Asia Pacific Enjoys Highest Global Office Rental Growth in Q3; Silicon Valley Rates Spike 14%

Commercial News » Commercial Real Estate Edition | By Michael Gerrity | November 10, 2011 9:32 AM ET

According to Jones Lang LaSalle's new Global Office Index, prime office rents across 81 global markets increased by a further 1.1 percent during third quarter 2011 despite corporations delaying real estate decisions and facing renewed pressure to drive down costs in the face of economic volatility in Europe and the United States.

Asia Pacific office markets experienced the highest rental growth of 2.5 percent quarter-on-quarter. The Americas followed with an increase of 1.1 percent in Q3.  However, economic concerns in Europe have weighed down on markets and growth has come to a virtual halt in that region, from 2.1 percent in Q2 to 0 percent in Q3.

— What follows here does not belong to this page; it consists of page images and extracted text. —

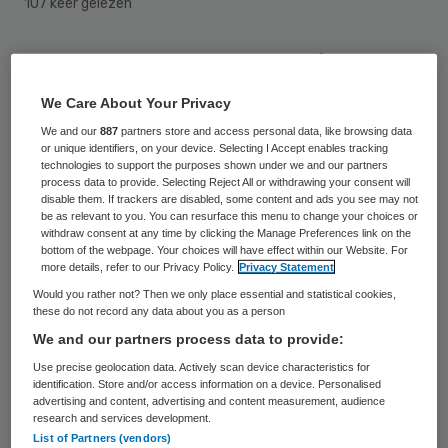
107 keer gelezen
Attent Zorg en Behandeling heeft Berend
van der Ploeg benoemd tot bestuurder en
We Care About Your Privacy
Bea Annot-Mekelenkamp tot voorzitter van
We and our
887
partners store and access personal data, like browsing data
de raad van toezicht. De benoeming van
or unique identifiers, on your device. Selecting I Accept enables tracking
technologies to support the purposes shown under we and our partners
Van der Ploeg is per 1 maart ingegaan, die
process data to provide. Selecting Reject All or withdrawing your consent will
disable them. If trackers are disabled, some content and ads you see may not
van Annot-Mekelenkamp per 1 januari.
be as relevant to you. You can resurface this menu to change your choices or
withdraw consent at any time by clicking the Manage Preferences link on the
bottom of the webpage. Your choices will have effect within our Website. For
Berend van der Ploeg was hiervoor de
more details, refer to our Privacy Policy.
Privacy Statement
gemeentesecretaris van de gemeente
Would you rather not? Then we only place essential and statistical cookies,
these do not record any data about you as a person
Nijmegen. Hij heeft ervaring met het
We and our partners process data to provide:
managen van complexe organisaties, bij het
Use precise geolocation data. Actively scan device characteristics for
ministerie van Binnenlandse Zaken , politie
identification. Store and/or access information on a device. Personalised
advertising and content, advertising and content measurement, audience
en gemeenten. Bea Annot-Mekelenkamp is
research and services development.
strategisch adviseur en tevens voorzitter
List of Partners (vendors)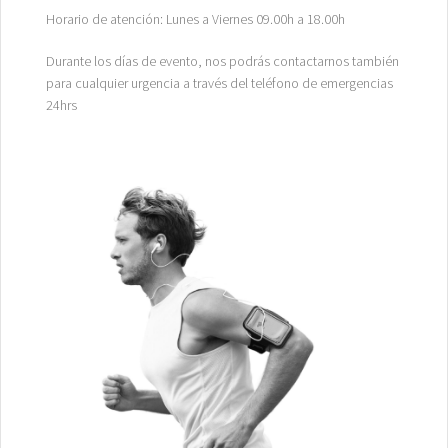
Horario de atención: Lunes a Viernes 09.00h a 18.00h
Durante los días de evento, nos podrás contactarnos también
para cualquier urgencia a través del teléfono de emergencias
24hrs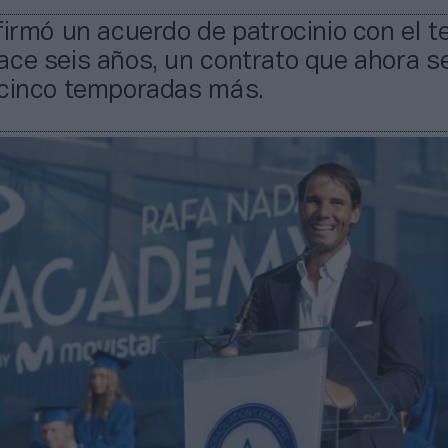
firmó un acuerdo de patrocinio con el t
ace seis años, un contrato que ahora s
 cinco temporadas más.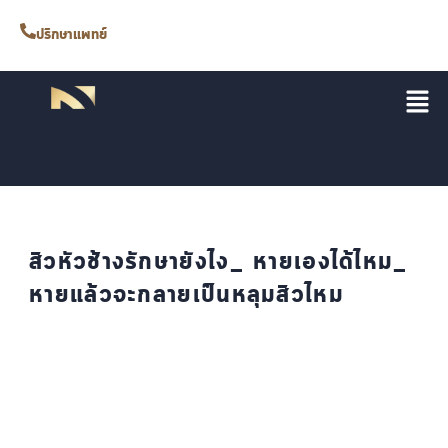
ปรึกษาแพทย์
สิวหัวช้างรักษายังไง_ หายเองได้ไหม_
หายแล้วจะกลายเป็นหลุมสิวไหม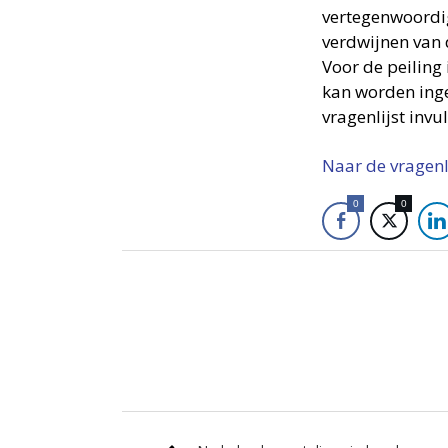
vertegenwoordig
verdwijnen van 
Voor de peiling 
kan worden ing
vragenlijst invul
Naar de vragenli
0
0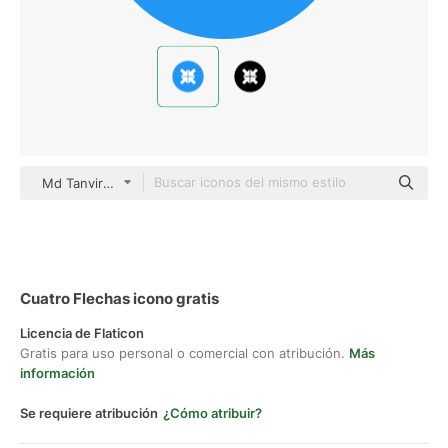
Md Tanvirul Haque Flat
Cuatro Flechas icono gratis
Licencia de Flaticon
Gratis para uso personal o comercial con atribución.
Más
información
Se requiere atribución
¿Cómo atribuir?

The firm's new Index shows this was the seventh consecutive quarter that prime rents have risen globally, reflecting an 8.2 percent uplift since the bottom of the market in fourth quarter 2009 and a 5.5 percent increase year-on-year.

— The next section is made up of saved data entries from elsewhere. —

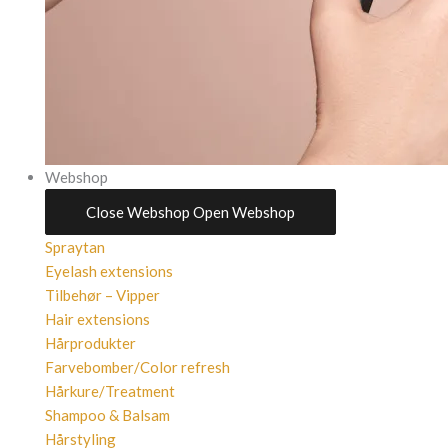
Webshop
Close Webshop
Open Webshop
Spraytan
Eyelash extensions
Tilbehør – Vipper
Hair extensions
Hårprodukter
Farvebomber/Color refresh
Hårkure/Treatment
Shampoo & Balsam
Hårstyling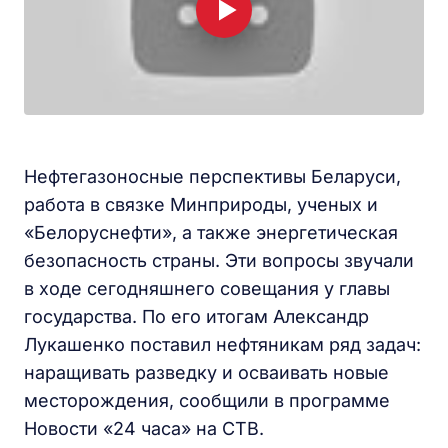
Нефтегазоносные перспективы Беларуси,
работа в связке Минприроды, ученых и
«Белоруснефти», а также энергетическая
безопасность страны. Эти вопросы звучали
в ходе сегодняшнего совещания у главы
государства. По его итогам Александр
Лукашенко поставил нефтяникам ряд задач:
наращивать разведку и осваивать новые
месторождения, сообщили в программе
Новости «24 часа» на СТВ.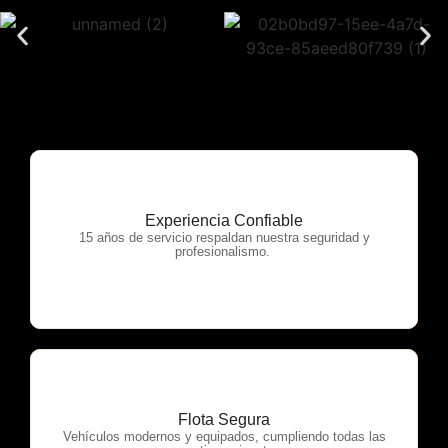
Experiencia Confiable
OTP Servicios
15 años de servicio respaldan nuestra seguridad y
profesionalismo.
Flota Segura
OTP Servicios
Vehículos modernos y equipados, cumpliendo todas las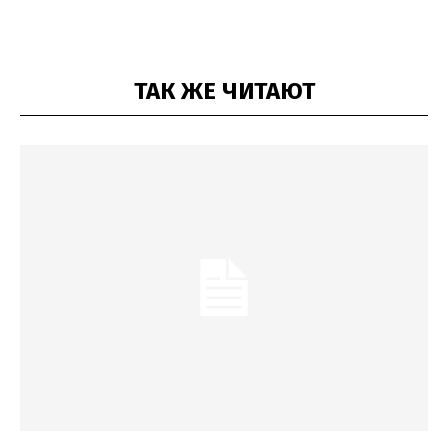
ТАК ЖЕ ЧИТАЮТ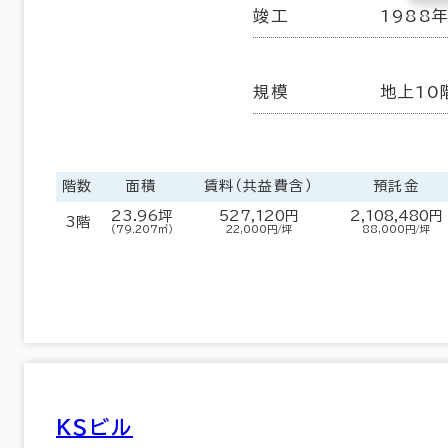
竣工
1988
規模
地上10
階数
面積
賃料（共益費含）
預託金
23.96坪
527,120円
2,108,480円
3階
（79.207㎡）
22,000円/坪
88,000円/坪
ＫＳビル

Office rents rose further in most markets in Asia Pacific in quarter three, although at a slower rate than previous quarters. Of the 27 featured office markets, 18 saw advances in net effective rents; for the remainder, rents either stabilized or recorded small residual declines.  Aggregate rental growth was largely similar to the previous quarter, with an average quarter-on-quarter increase across the region of 2.5percent, as stronger growth in some Australian cities helped offset weaker behavior in Asia.  In Q2, the quarterly rental uplift averaged 2.4 percent.

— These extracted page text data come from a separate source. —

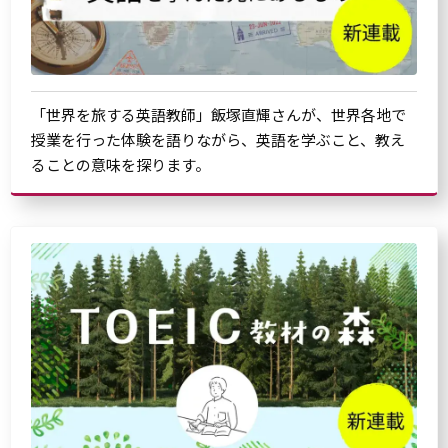
「世界を旅する英語教師」飯塚直輝さんが、世界各地で
授業を行った体験を語りながら、英語を学ぶこと、教え
ることの意味を探ります。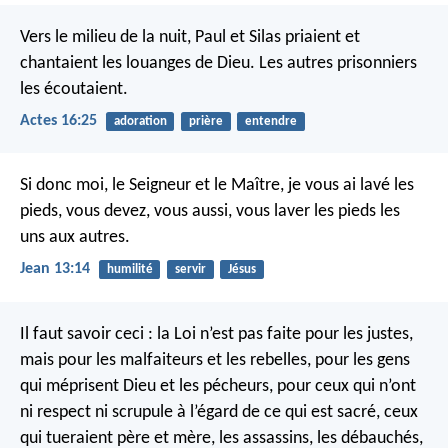
Vers le milieu de la nuit, Paul et Silas priaient et
chantaient les louanges de Dieu. Les autres prisonniers
les écoutaient.
Actes 16:25
adoration
prière
entendre
Si donc moi, le Seigneur et le Maître, je vous ai lavé les
pieds, vous devez, vous aussi, vous laver les pieds les
uns aux autres.
Jean 13:14
humilité
servir
Jésus
Il faut savoir ceci : la Loi n’est pas faite pour les justes,
mais pour les malfaiteurs et les rebelles, pour les gens
qui méprisent Dieu et les pécheurs, pour ceux qui n’ont
ni respect ni scrupule à l’égard de ce qui est sacré, ceux
qui tueraient père et mère, les assassins, les débauchés,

Seven out of ten cities in the Global Office Index for quarter three were in Asia Pacific; two were in South America and one the United States.

Dr Jane Murray, Head of Research, Asia Pacific at Jones Lang LaSalle tells the World Property Channel, "The picture across Asia Pacific is diverse, reflecting varying conditions within markets in terms of occupier demand, available stock, landlord expectations and local economic drivers. We expect rents to increase in most markets over the short term, although Hong Kong and Singapore may witness some softening given their greater exposure to global economic conditions, while a few other laggards are also likely to see either no growth or some residual rental declines.  Rental growth of up to 25 percent is predicted across the region for 2012, with the strongest uplifts likely to be seen in markets such as Beijing and Jakarta."

Key findings of Jones Lang LaSalle's Global Office Index include:

  • Real estate markets are diverging, with emerging markets in the BRIC economies demonstrating strong year-on-year performance, with increases in Beijing (+50.6 percent), Moscow (+41.2 percent), Shanghai (+23.7 percent) and Sao Paulo (+20.4 percent).  Other Asia Pacific markets that registered positive growth included Jakarta (+48 percent), Hong Kong (+20.6 percent) and Manila (+20.9 percent).
  • The ongoing strength of the global technology sector meant that Silicon Valley (+60 percent), Bangalore (+19.7 percent) and San Francisco (+17.1 percent) also had positive rental performance.  Equally, demand from the commodities sector supported strong year-on-year growth in Perth (+26.9 percent).

Looking ahead to 2012, Jeremy Kelly, Director in Jones Lang LaSalle's Global Research team and author of the firm's Global Market Perspective which has just been released, commented: "We continue to expect positive rental growth in major prime office markets during 2012.  Most major markets are expected to see at least single-digit growth, with some markets such as Beijing, Tokyo, San Francisco and Toronto having the potential to outperform in 2012."

He added, "Despite signs of a deceleration in office leasing activity across the major international business hubs, the average global office vacancy rate of 13.8 percent is now the lowest in two years. The prime leasing markets in advanced economies are fairly tight and the supply pipeline remains very low. In this context, we believe that markets are well placed to resume their growth pattern once a degree of confidence resumes."